● **Gösterilen metin**:
________________

Karar veren Danıştay Onbeşinci Dairesi'nce, Tetkik Hakiminin açıklamaları dinlenip, dosyadaki belgeler incelenerek gereği görüşüldü:
Dava, davacılar tarafından aralarında alacak verecek ilişkisi bulunan ... adlı kişinin davacılardan ... yı PKK/KCK örgütüne şikayet etmesi nedeniyle davacıların 09.09.2014 tarihinde Lice İlçesi'ne gitmek zorunda kalmaları, burada davacı 'nın PKK mensuplarınca sorgulandığı, 6 gün alıkonulduğu, 200 dolar, 200,00-TL'si ile 10.000,00-TL değerindeki saatinin alındığı, 'ya ait ... plakalı Toyota marka araçlarına el konulduğu belirtilerek söz konusu maddi zararlar ile 50.000,00-TL manevi tazminatın 5233 sayılı Kanun uyarınca karşılanması amacıyla yaptıkları başvurunun reddine ilişkin 11.12.2014 tarih ve 21/04/2014/1417 sayılı Diyarbakır 4 No'lu Zarar Tespit Komisyonu kararının iptali istemiyle açılmıştır.

________________

● **Yapılacak iş**:
Aşağıdaki üç ifadenin gösterilen metinle uyuşup uyuşmadığını belirtin; her biri için evet ya da hayır deyip kararı veren sözcükleri metinden aynen alıntılayın.
1. Davacılar 09.09.2014 tarihinde Lice İlçesi'ne gitmek zorunda kalmıştır.
2. Davacılar 100.000,00-TL manevi tazminat istemiştir.
3. Dava, Diyarbakır 4 No'lu Zarar Tespit Komisyonu kararının iptali istemiyle açılmıştır.

● **Veri bölümü**:
________________

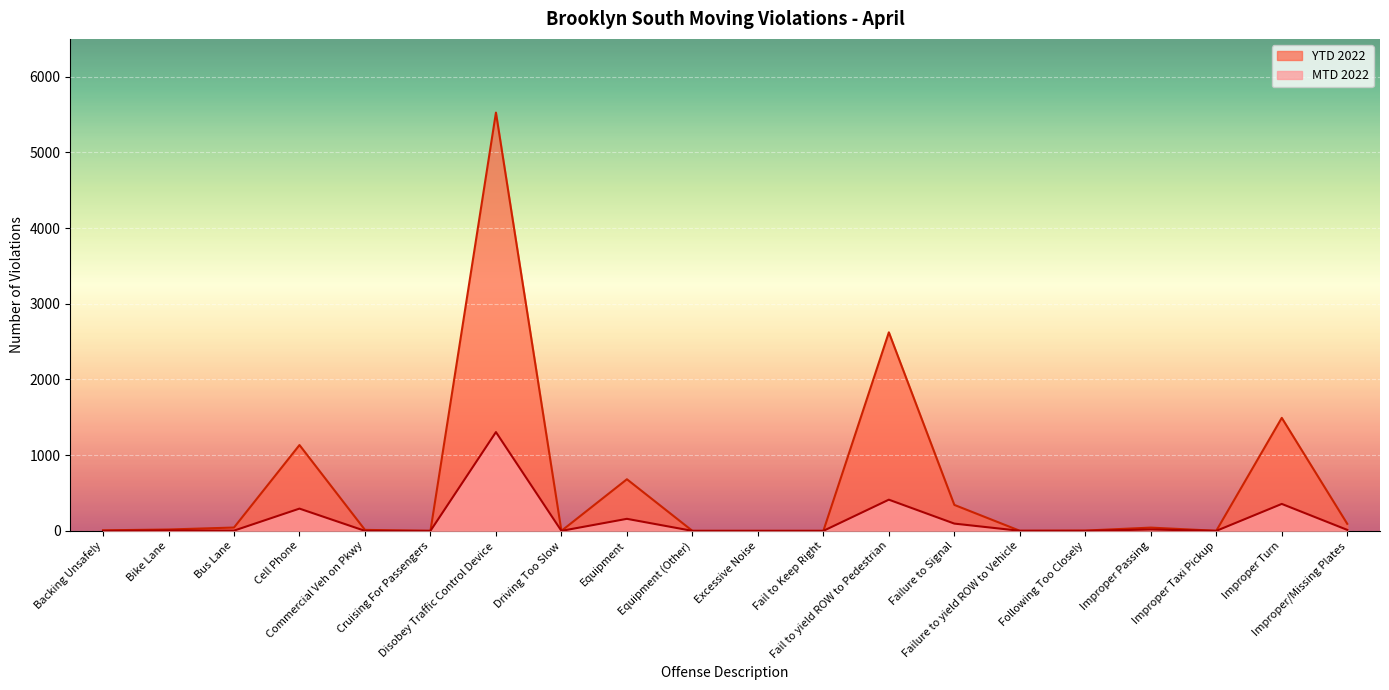

What is the sum of all MTD 2022 values?

2662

________________

● **Sonuç**:
1. Evet: "davacıların 09.09.2014 tarihinde Lice İlçesi'ne gitmek zorunda kalmaları"
2. Hayır: "50.000,00-TL manevi tazminatın"
3. Evet: "Diyarbakır 4 No'lu Zarar Tespit Komisyonu kararının iptali istemiyle açılmıştır"